■ Task instructions:
Render every line of the material below as a JSON list of strings, one string per line, skipping blank lines. Exclude the pictures from your answer.

(Saved entries)
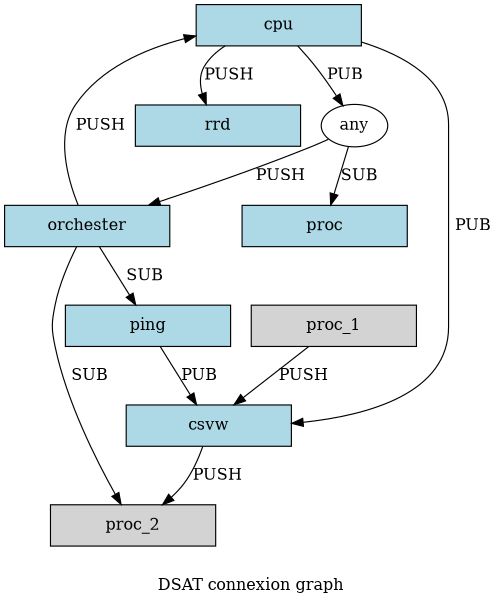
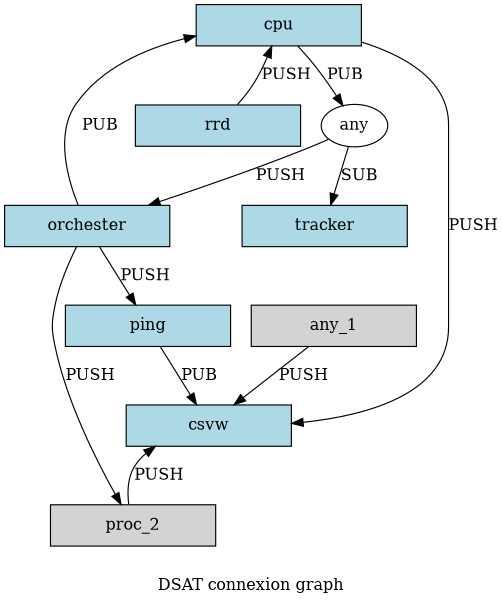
  digraph {
    fontsize=14
    label="DSAT connexion graph"
    labeljust=t
    labelloc=b
    rankdir=TB
    ranksep=0.5
    node [fillcolor=lightblue fixedsize=True shape=rectangle style=filled]
    edge [arrowhead=normal]
    cpu [height=0.5 width=2]
    csvw [height=0.5 width=2]
    rrd [height=0.5 width=2]
    any [height=0.51389 width=0.80556 fillcolor="" fixedsize="" shape="" style=""]
    ping [height=0.5 width=2]
-   tracker [height=0.5 width=2 label=proc]
+   tracker [height=0.5 width=2]
    orchester [height=0.5 width=2]
    proc_2 [fillcolor=lightgray height=0.5 width=2]
-   proc_1 [fillcolor=lightgray height=0.5 width=2]
-   cpu -> csvw [label=PUB]
-   cpu -> rrd [label=PUSH]
+   proc_1 [fillcolor=lightgray height=0.5 width=2 label=any_1]
+   cpu -> csvw [label=PUSH]
+   rrd -> cpu [label=PUSH]
    cpu -> any [label=PUB]
    any -> tracker [label=SUB]
    any -> orchester [label=PUSH]
    ping -> csvw [label=PUB]
-   orchester -> cpu [label=PUSH]
-   orchester -> ping [label=SUB]
-   orchester -> proc_2 [label=SUB]
-   csvw -> proc_2 [label=PUSH]
+   orchester -> cpu [label=PUB]
+   orchester -> ping [label=PUSH]
+   orchester -> proc_2 [label=PUSH]
+   proc_2 -> csvw [label=PUSH]
    proc_1 -> csvw [label=PUSH]
  }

■ Response to this exercise:
[
  "  digraph {",
  "    fontsize=14",
  "    label=\"DSAT connexion graph\"",
  "    labeljust=t",
  "    labelloc=b",
  "    rankdir=TB",
  "    ranksep=0.5",
  "    node [fillcolor=lightblue fixedsize=True shape=rectangle style=filled]",
  "    edge [arrowhead=normal]",
  "    cpu [height=0.5 width=2]",
  "    csvw [height=0.5 width=2]",
  "    rrd [height=0.5 width=2]",
  "    any [height=0.51389 width=0.80556 fillcolor=\"\" fixedsize=\"\" shape=\"\" style=\"\"]",
  "    ping [height=0.5 width=2]",
  "-   tracker [height=0.5 width=2 label=proc]",
  "+   tracker [height=0.5 width=2]",
  "    orchester [height=0.5 width=2]",
  "    proc_2 [fillcolor=lightgray height=0.5 width=2]",
  "-   proc_1 [fillcolor=lightgray height=0.5 width=2]",
  "-   cpu -> csvw [label=PUB]",
  "-   cpu -> rrd [label=PUSH]",
  "+   proc_1 [fillcolor=lightgray height=0.5 width=2 label=any_1]",
  "+   cpu -> csvw [label=PUSH]",
  "+   rrd -> cpu [label=PUSH]",
  "    cpu -> any [label=PUB]",
  "    any -> tracker [label=SUB]",
  "    any -> orchester [label=PUSH]",
  "    ping -> csvw [label=PUB]",
  "-   orchester -> cpu [label=PUSH]",
  "-   orchester -> ping [label=SUB]",
  "-   orchester -> proc_2 [label=SUB]",
  "-   csvw -> proc_2 [label=PUSH]",
  "+   orchester -> cpu [label=PUB]",
  "+   orchester -> ping [label=PUSH]",
  "+   orchester -> proc_2 [label=PUSH]",
  "+   proc_2 -> csvw [label=PUSH]",
  "    proc_1 -> csvw [label=PUSH]",
  "  }"
]